*** Opening PROVIDED DATA ***

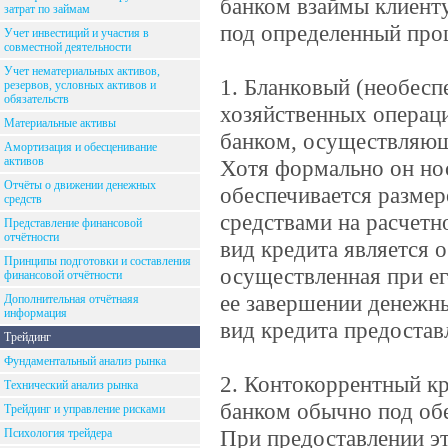
банком взаймы клиенту
затрат по займам
под определенный проц
Учет инвестиций и участия в
совместной деятельности
Учет нематериальных активов,
1. Бланковый (необесп
резервов, условных активов и
обязательств
хозяйственных операци
Материальные активы
банком, осуществляющ
Амортизация и обесценивание
активов
Хотя формально он нос
Отчёты о движении денежных
обеспечивается размер
средств
средствами на расчетно
Представление финансовой
отчётности
вид кредита является
Принципы подготовки и составления
осуществленная при ег
финансовой отчётности
ее завершении денежны
Дополнительная отчётнаяя
информация
вид кредита предостав
Трейдинг
Фундаментальный анализ рынка
2. Контокоррентный кр
Технический анализ рынка
банком обычно под обе
Трейдинг и управление рисками
При предоставлении э
Психология трейдера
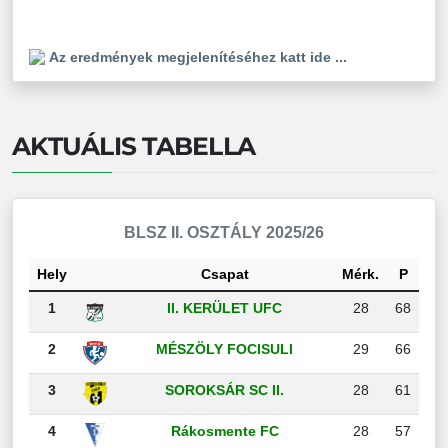
Az eredmények megjelenítéséhez katt ide ...
AKTUÁLIS TABELLA
BLSZ II. OSZTÁLY 2025/26
Hely
Csapat
Mérk.
P
1
II. KERÜLET UFC
28
68
2
MÉSZÖLY FOCISULI
29
66
3
SOROKSÁR SC II.
28
61
4
Rákosmente FC
28
57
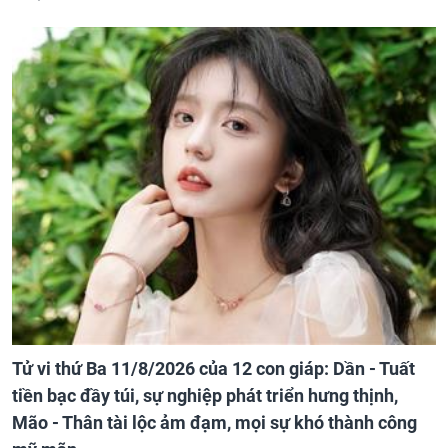
Tử vi thứ Ba 11/8/2026 của 12 con giáp: Dần - Tuất
tiền bạc đầy túi, sự nghiệp phát triển hưng thịnh,
Mão - Thân tài lộc ảm đạm, mọi sự khó thành công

*** Closing PROVIDED DATA ***

EXERCISE DESCRIPTION. Copy the lines of the records word for word, starting with the line that contains "Tử vi thứ Ba" and going on through the last line of the records.

EXERCISE RESULT.
Tử vi thứ Ba 11/8/2026 của 12 con giáp: Dần - Tuất
tiền bạc đầy túi, sự nghiệp phát triển hưng thịnh,
Mão - Thân tài lộc ảm đạm, mọi sự khó thành công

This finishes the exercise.